Provided material =
______

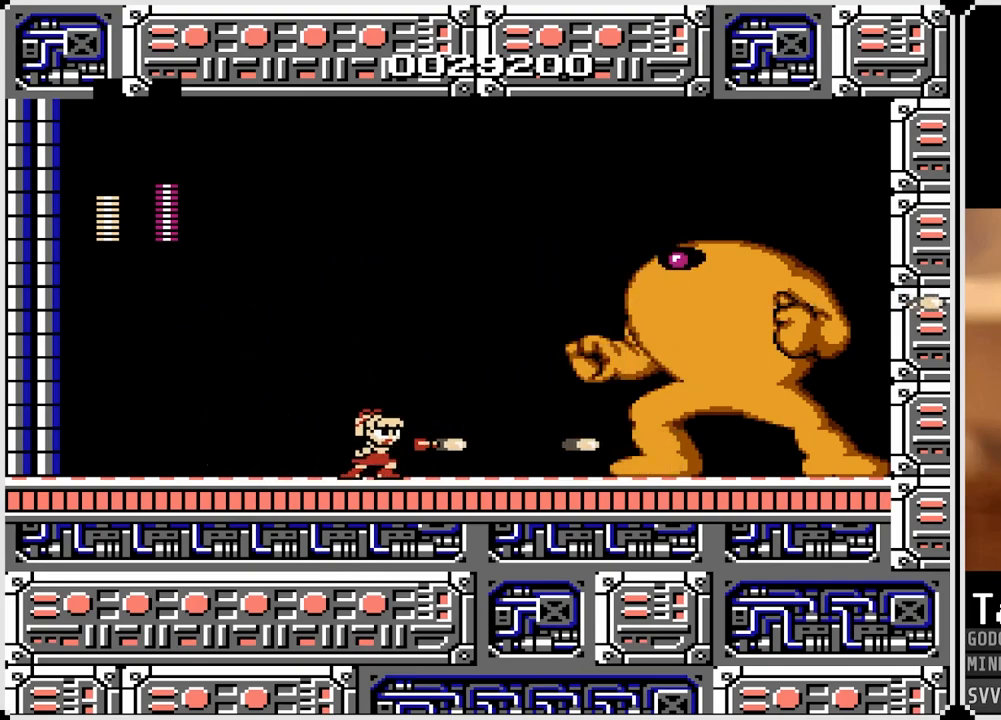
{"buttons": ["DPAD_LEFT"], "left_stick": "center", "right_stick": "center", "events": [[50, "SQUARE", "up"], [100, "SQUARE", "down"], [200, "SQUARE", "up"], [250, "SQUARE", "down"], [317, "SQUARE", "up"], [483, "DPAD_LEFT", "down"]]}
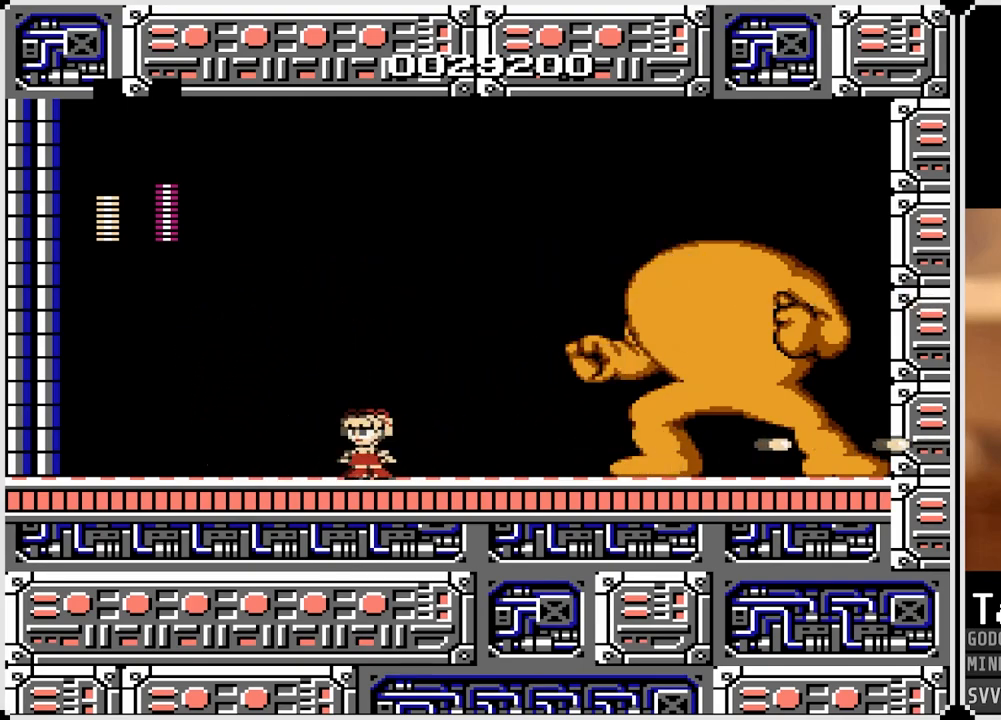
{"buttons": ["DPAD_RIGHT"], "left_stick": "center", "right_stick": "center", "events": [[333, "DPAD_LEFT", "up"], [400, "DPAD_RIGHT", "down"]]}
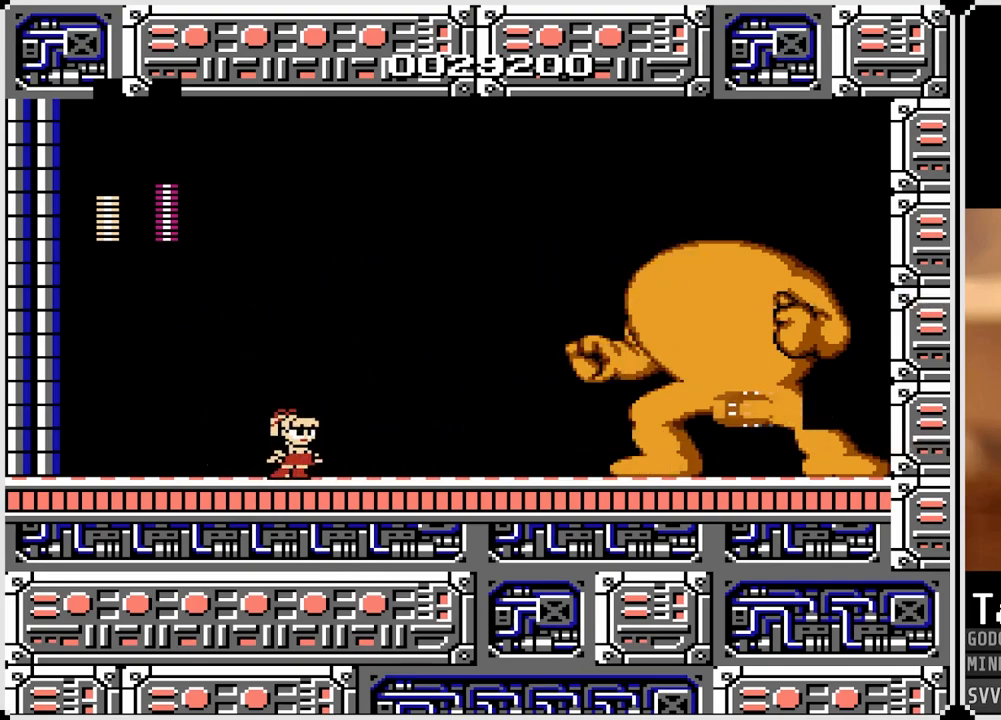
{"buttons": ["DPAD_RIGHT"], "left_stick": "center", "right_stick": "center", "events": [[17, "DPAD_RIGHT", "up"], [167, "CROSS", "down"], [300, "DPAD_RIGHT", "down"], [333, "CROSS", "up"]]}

______

Your task =
Once the pictures are set aside, restate the remaining data above exactly.

Response area =
{"buttons": ["DPAD_LEFT"], "left_stick": "center", "right_stick": "center", "events": [[50, "SQUARE", "up"], [100, "SQUARE", "down"], [200, "SQUARE", "up"], [250, "SQUARE", "down"], [317, "SQUARE", "up"], [483, "DPAD_LEFT", "down"]]}
{"buttons": ["DPAD_RIGHT"], "left_stick": "center", "right_stick": "center", "events": [[333, "DPAD_LEFT", "up"], [400, "DPAD_RIGHT", "down"]]}
{"buttons": ["DPAD_RIGHT"], "left_stick": "center", "right_stick": "center", "events": [[17, "DPAD_RIGHT", "up"], [167, "CROSS", "down"], [300, "DPAD_RIGHT", "down"], [333, "CROSS", "up"]]}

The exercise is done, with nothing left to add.